Other Countries are More Advanced than the United States when it comes to Employment Issues and Persons with Disabilities
I always thought that the United States was so advanced when it comes to employment of Persons with Disabilities, notwithstanding our continued unemployment rate of 70%. I learned from Guilherme Braga, CEO of Egalitê Recursos Humanos Especiais, that Brazil has a required quota of workers that must be persons with disabilities. Brazil is not alone. Other countries that impose quotas include France, Germany, Israel, China, Italy, the Netherlands, Russia, South Korea, Taiwan, and the Ukraine.
When quotas are imposed, most companies view the it as a floor and make affirmative efforts to hire qualified persons with disabilities, which encourages a culture that embraces differences, and allows the corporation to have a broader skilled talent pool.
We Need to Prioritize Inclusion of Persons with Disabilities as a Society.
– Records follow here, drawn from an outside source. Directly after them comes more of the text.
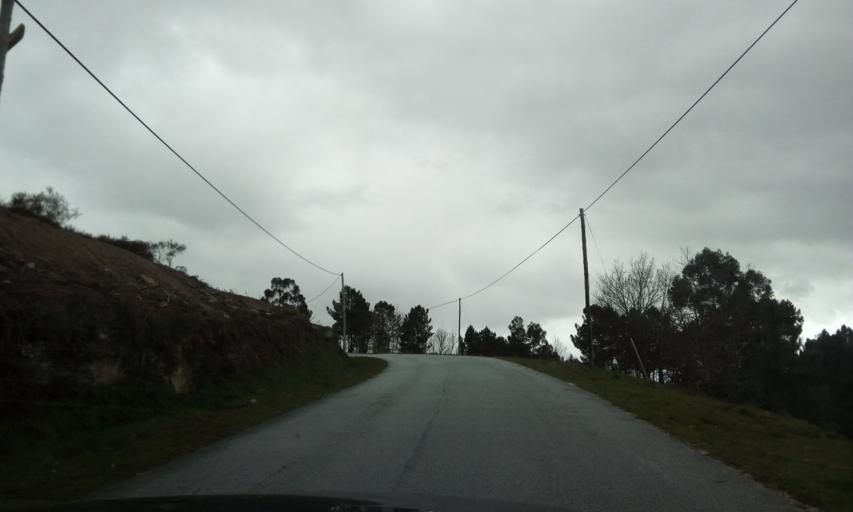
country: PT
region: Guarda
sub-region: Fornos de Algodres
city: Fornos de Algodres
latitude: 40.6369
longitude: -7.6040
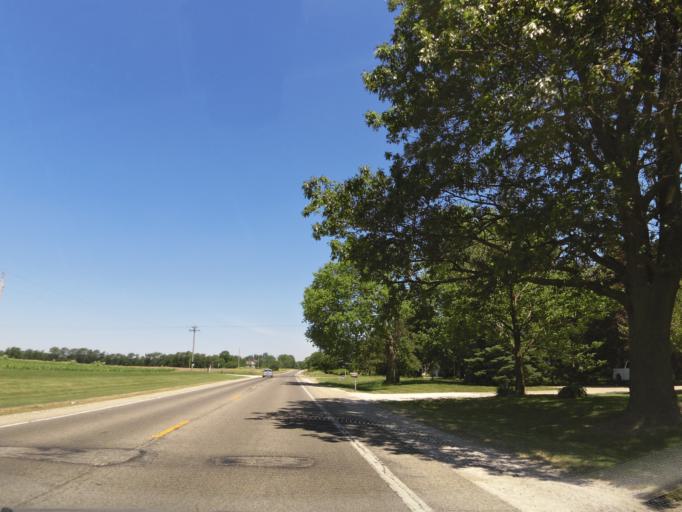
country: US
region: Illinois
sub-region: Vermilion County
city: Rossville
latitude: 40.4142
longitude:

In the employment breakout session, Nadine Vogel, of Springboard Consulting, said, “Diversity is being invited to the party; inclusion is being asked to dance.” The different views of the participants of the Summit and the many persons with disabilities who were a part of the conference demonstrated the work we must continue to do in order to achieve full inclusion in our society. For example, in the Disability in the Media breakout session, the panelist did not realize that during the holiday season, the rendition of persons with disabilities in the media transform into the stereotypical crippled Tiny Tim, or the miracle of the person who “overcame” their disability. Furthermore, in the plenary sessions, we heard how our elected officials care about persons with disabilities; however, this care does not translate into resources required to ensure inclusion of persons with disabilities into our communities on an equitable basis. As such, I believe that anyone who was a participant learned something, and most, like me, gained insight from others with different views of disability and inclusion.